To calculate the atmospheric conditions evolving over time on a 3-D grid, each simulation utilized more than 1,000 computer processors in parallel on Stampede, the equivalent of several hundred individual computers working in tandem. This assured the forecasts were available in time to make decisions about the deployment of the measuring instruments later in the day.
Computing time on Stampede was allocated through the Extreme Science and Engineering Discovery Environment (XSEDE) and accounted for millions of computing hours in total.
"There were some cases where we know we did a good job and there were some cases where we know we didn't," Wang said. "There is an intrinsic low-predictability of some of the cases, so it will be interesting to explore when we were successful and when we weren't and why."
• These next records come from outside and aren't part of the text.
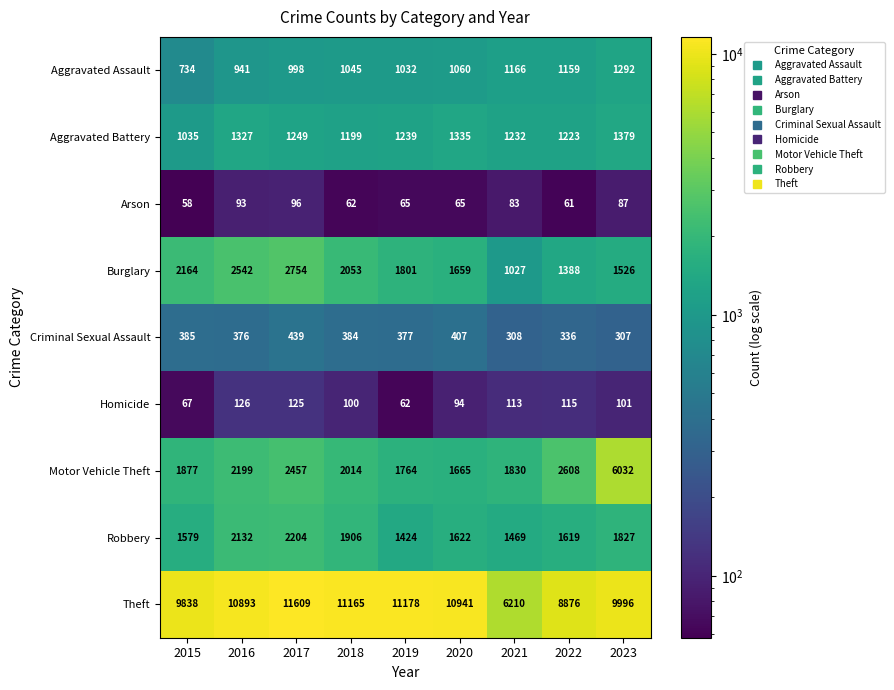

At which category does the chart reach its peak across all series?

2017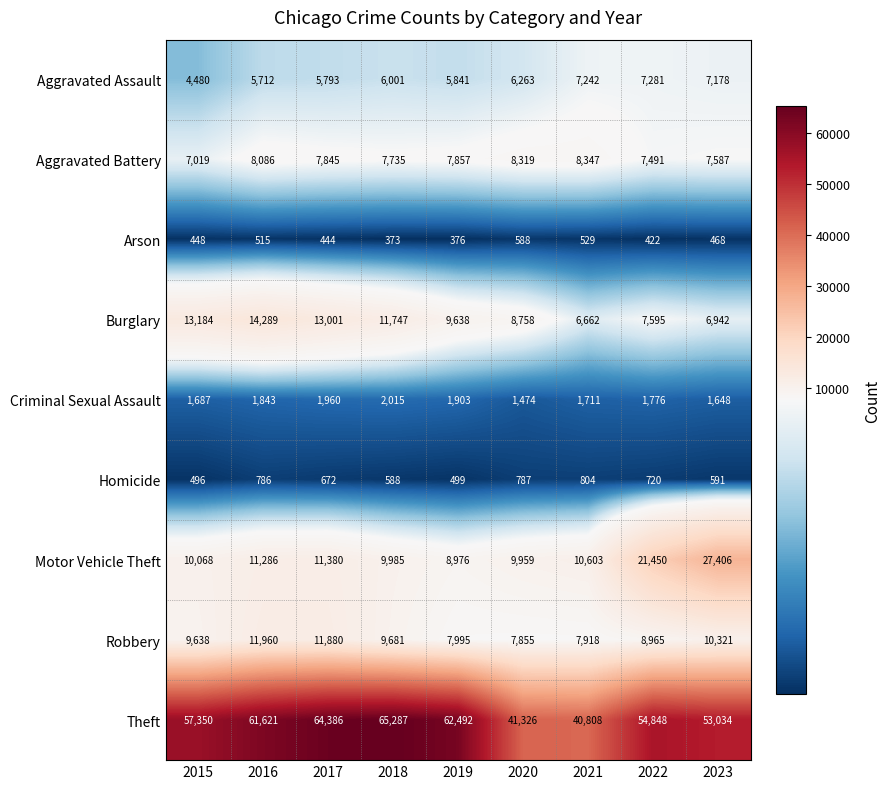

Which series changed the most between 2018 and 2021?

Theft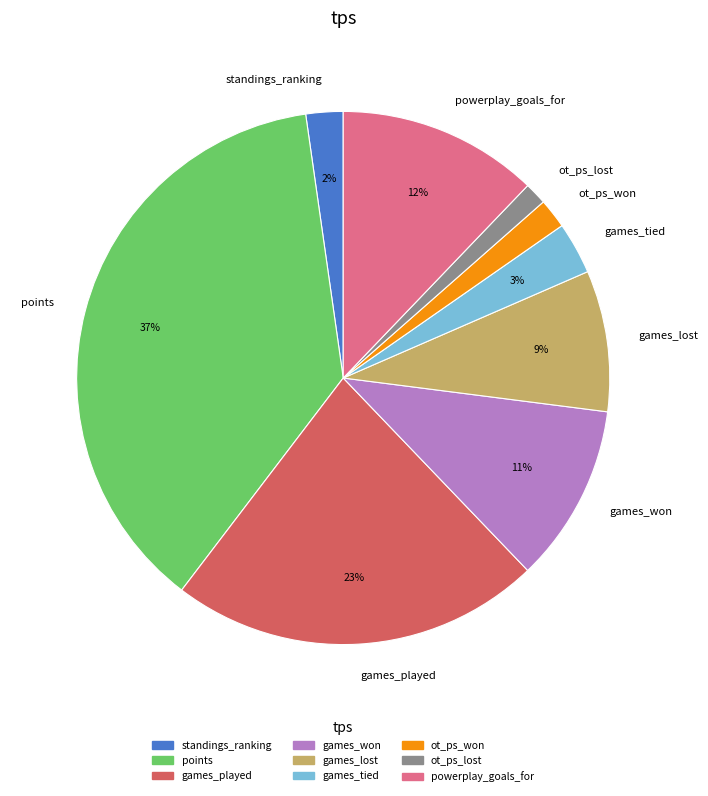

Which has a higher value, powerplay_goals_for or games_played?

games_played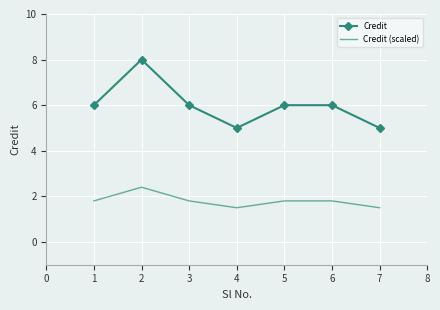

True or false: Credit (scaled) and Credit intersect in this chart.

False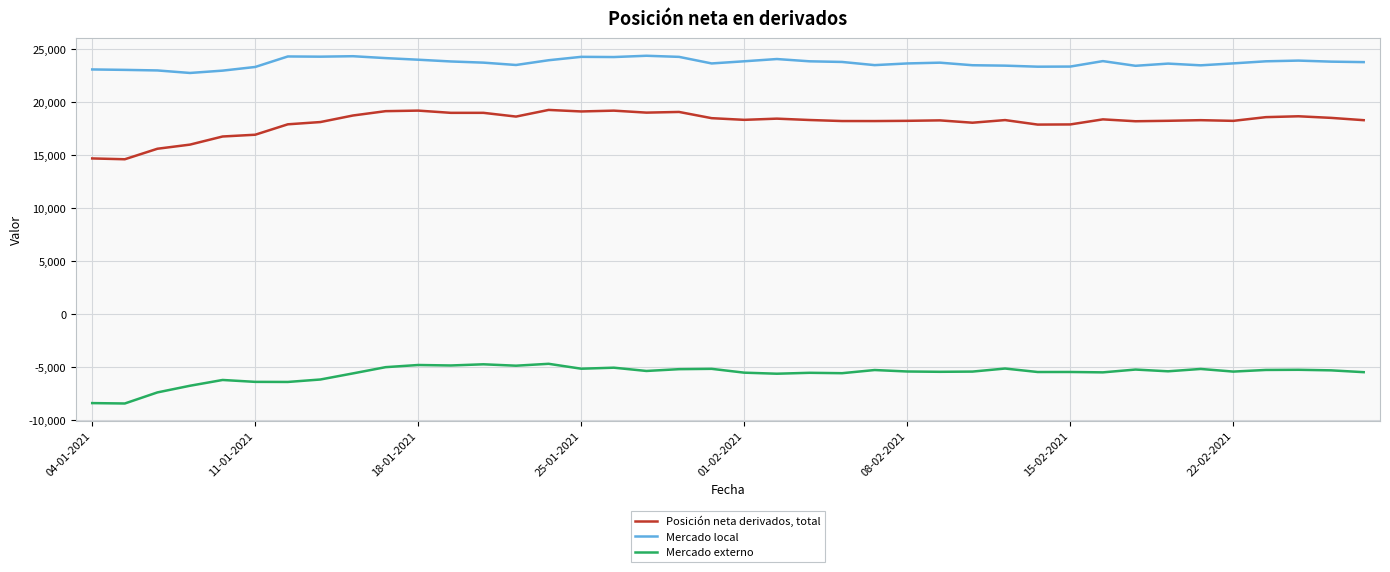

What are all the series names shown in the legend?

Posición neta derivados, total, Mercado local, Mercado externo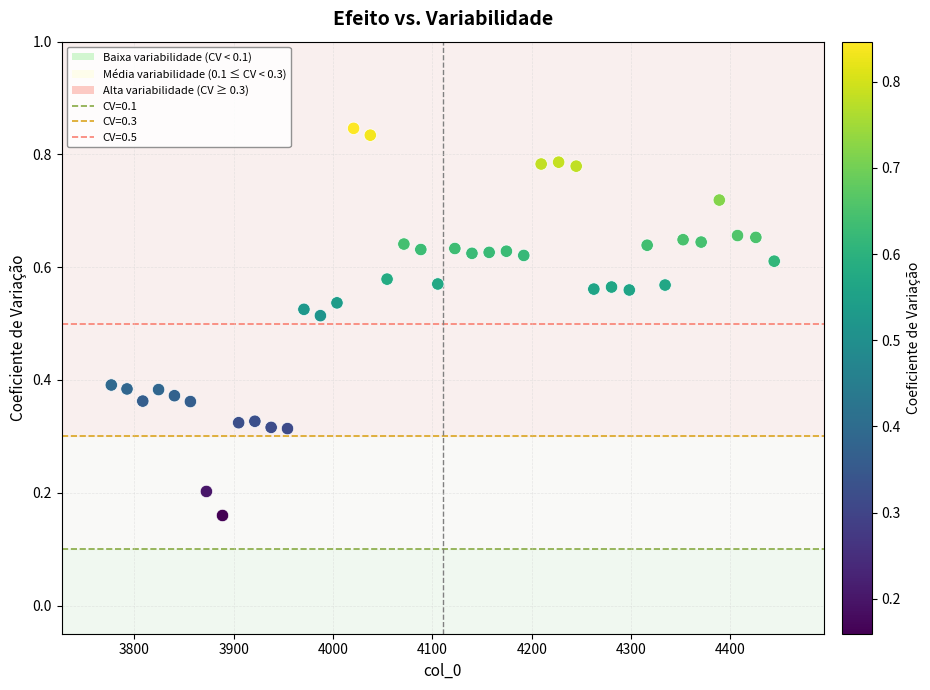

What is the range of X values (max minus min)?

667.4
Post-analysis helps determine best ways to use data
Even after the field campaign, Wang and her team continue to use Stampede to further analyze forecasts with a goal of identifying the factors that cause a storm to occur and grow and incorporating that understanding into future predictions.
"Nocturnal convection has multiscale features, which is to say the trigger of the system can be dependent on features at multiple scales," Wang says.
Because of the intensive observations, various scales of the phenomenon were well sampled -- from the regional environment to the fine-grained features of the storm itself. But how does one determine which aspect of the data is most critical to predicting whether a storm will form?
Analyzing the ensemble forecasts after the fact, Wang tried to determine how various features influenced the accuracy of the forecasts in past cases and then had the computer assign weights to these features for future forecasts.
"The simulations give us the cases to use to see how the system performed and to take a deeper look at how to improve our prediction and understanding and how to improve the model configuration in terms of the resolution and number of vertical levels," she says. "From this, we determine the optimum way to assimilate data in the future."
Chungu Lu, an NSF program officer in the Division of Atmospheric and Geospace Sciences, says this data-driven approach is critical for understanding a wide range of forecasting problems.
"Understanding storm development and formation needs two indispensable research efforts: observing and collecting data in the real world during a storm event; and putting the observational data into some diagnostic or prognostic models," Lu said.
The latter part, nowadays, is often carried out on computers that crunch this data and simulate different solutions that scientists use to test their hypotheses and predictions.
"In this sense, machines aid our brains to understand a physical phenomenon."
Wang's team presented their research results at the 37th Conference on Radar Meteorology in September 2015.
"It took quite a bit of human effort," Wang said. "We were working very hard during the field campaign to make sure that the forecasts were available. But as a result, it's going to improve our understanding and also provide guidance in the future."